Петр нервно кивнул и с круглыми от удивления глазами повернулся к Изабелле. Та продолжала тихо плакать, поджав губы, и с нескрываемой болью смотреть на него.
– Я жду, – настойчиво произнес врач.
– Прости меня, – с огромным трудом выдавил из себя Петр заплетающимся языком. Он стал словно пьяным от этой новости. Его будто бы обухом по лбу приложили.
– Так-то лучше, – сказал доктор и вышел, тихо прикрыв дверь отдельной палаты, в которой Кузьмин лежал.
– Зачем? – после долгой, очень долгой паузы прошептал Кузьмин. – Моя смерть сделала бы твою жизнь легче… проще…
– Легче и проще? – горько усмехнулась она.
– Этот приказал? – вяло кивнул парень куда-то в сторону.
– Этот пришел только на второй день. Велел перевести тебя в отдельную палату. Сказал главврачу, что ты герой. Спас какое-то секретное оборудование от захвата японцами.
– И что?
– Я узнала раньше. И прибежала сюда сразу. А ты… ты трус и мерзавец! Ты знаешь это?! Трус! Неужели ты так меня испугался?! Сбежать захотел, малодушный?!

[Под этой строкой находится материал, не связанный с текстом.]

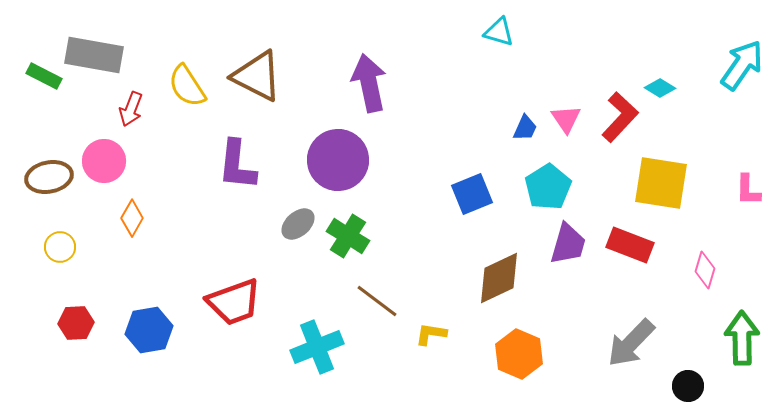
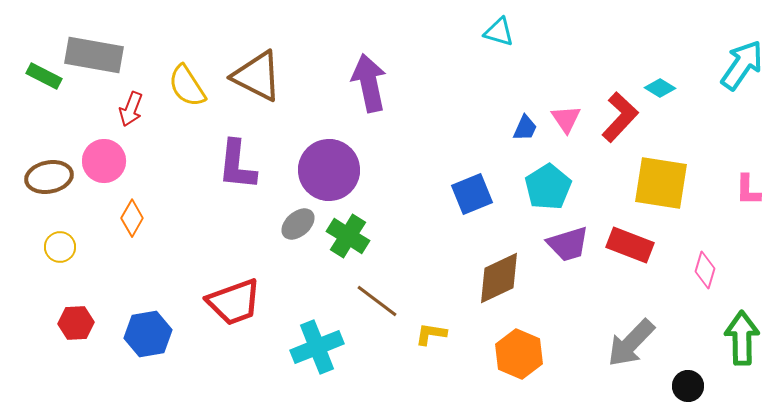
purple circle: moved 9 px left, 10 px down
purple trapezoid: rotated 57 degrees clockwise
blue hexagon: moved 1 px left, 4 px down
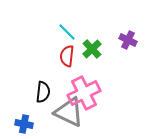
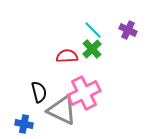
cyan line: moved 26 px right, 2 px up
purple cross: moved 10 px up
red semicircle: rotated 80 degrees clockwise
black semicircle: moved 4 px left; rotated 20 degrees counterclockwise
gray triangle: moved 7 px left, 2 px up
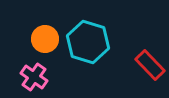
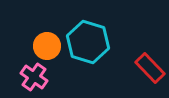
orange circle: moved 2 px right, 7 px down
red rectangle: moved 3 px down
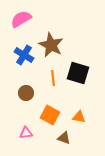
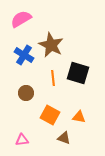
pink triangle: moved 4 px left, 7 px down
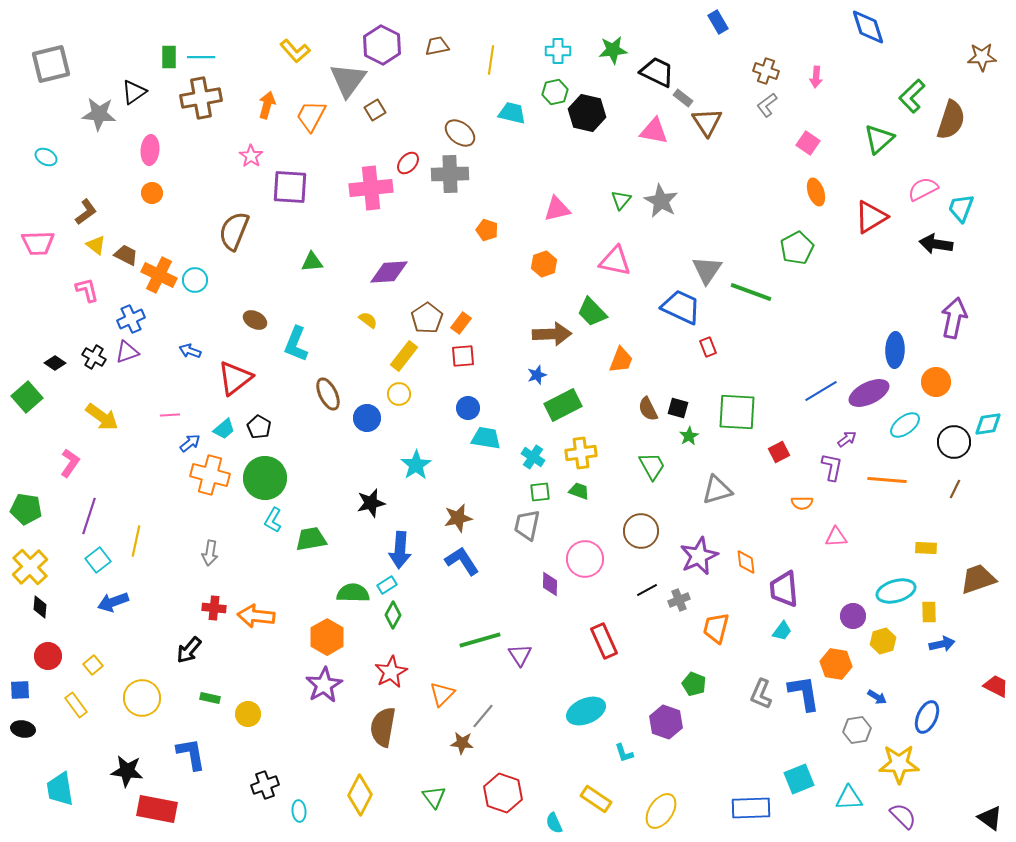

– А что ты хотела? Чтобы мы как те мыши из анекдота плакали, кололись, но продолжали есть кактус? Жить с женщиной, которая меня ненавидит и презирает? Самой не противно?

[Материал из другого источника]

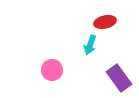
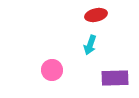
red ellipse: moved 9 px left, 7 px up
purple rectangle: moved 4 px left; rotated 56 degrees counterclockwise
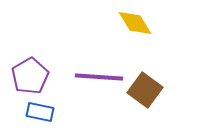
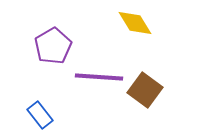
purple pentagon: moved 23 px right, 30 px up
blue rectangle: moved 3 px down; rotated 40 degrees clockwise
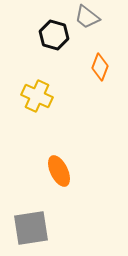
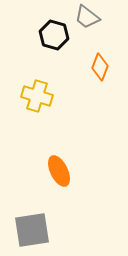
yellow cross: rotated 8 degrees counterclockwise
gray square: moved 1 px right, 2 px down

– И поэтому ты решил пойти и погибнуть?
– Я просто выполнял свой долг. До конца.
– Дурак… – совсем расплакавшись, прошептала она.
– Тебе-то чего?
– Не понимаешь?
– Нет, – ответил Петр, продолжая смотреть на Изабеллу каким-то не верящим взглядом. – Тебе было бы проще, если бы я умер. Дама ты видная. Уделила бы внимание какому-нибудь полковнику или капитану…

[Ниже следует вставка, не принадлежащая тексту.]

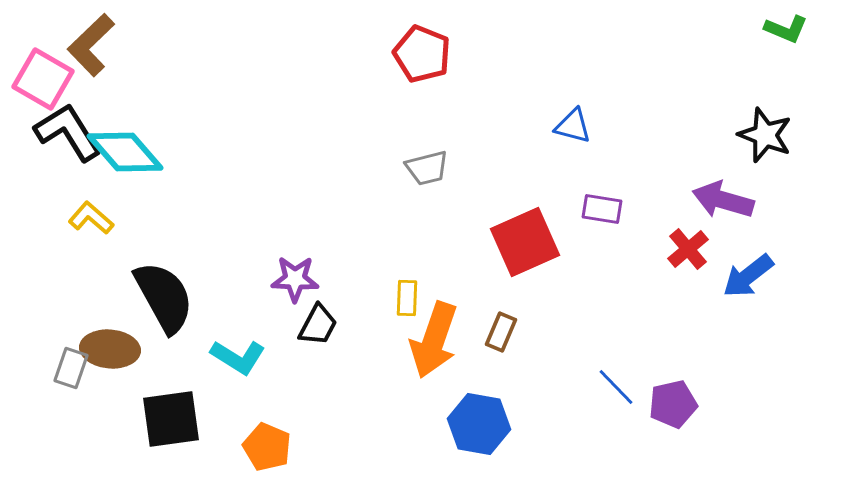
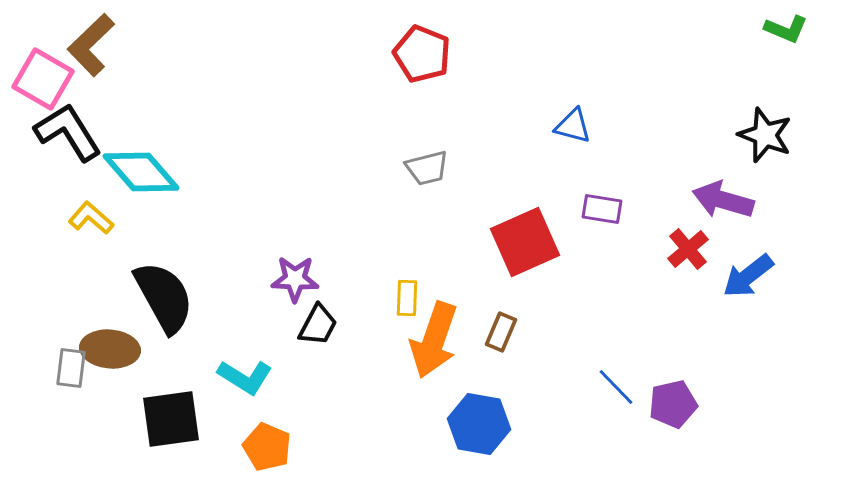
cyan diamond: moved 16 px right, 20 px down
cyan L-shape: moved 7 px right, 20 px down
gray rectangle: rotated 12 degrees counterclockwise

– Замолчи! – неожиданно резко и жестко произнесла она.
– Не нравится? Так я не в обиду. Я же честно. Просто положила бы мне подушку на лицо. И все. Тихо бы преставился. А утром поплакала бы перед людьми…
– Я написала отцу.
– Что?
– Я написала своему отцу, что ты сделал мне предложение. И я приняла его.
– Ты дура? – с жалостью в голосе спросил Петр. – Твоя шляхетская сущность презирает мое крестьянское происхождение, а польская кровь ненавидит мою русскую. Как ты жить будешь с этим? Как МЫ жить будем с этим? Как… – попытался сказать он еще что-то, чтобы уязвить ее, но она накрыла его рот своей ладонью.
– Помолчи.
– Ма-ме-му? – промычал Петр, удивленно выгнув брови.
– Потому что дурачок, – усмехнулась она и, чуть завалив голову набок, посмотрела на него с удивительно ласковой улыбкой.
– Поясни. Я тебя не понимаю, – все равно не унимался Петр, когда она, чуть помедлив, убрала руку с его рта. Он просто не понимал, что произошло, почему эта женщина ТАК переменилась.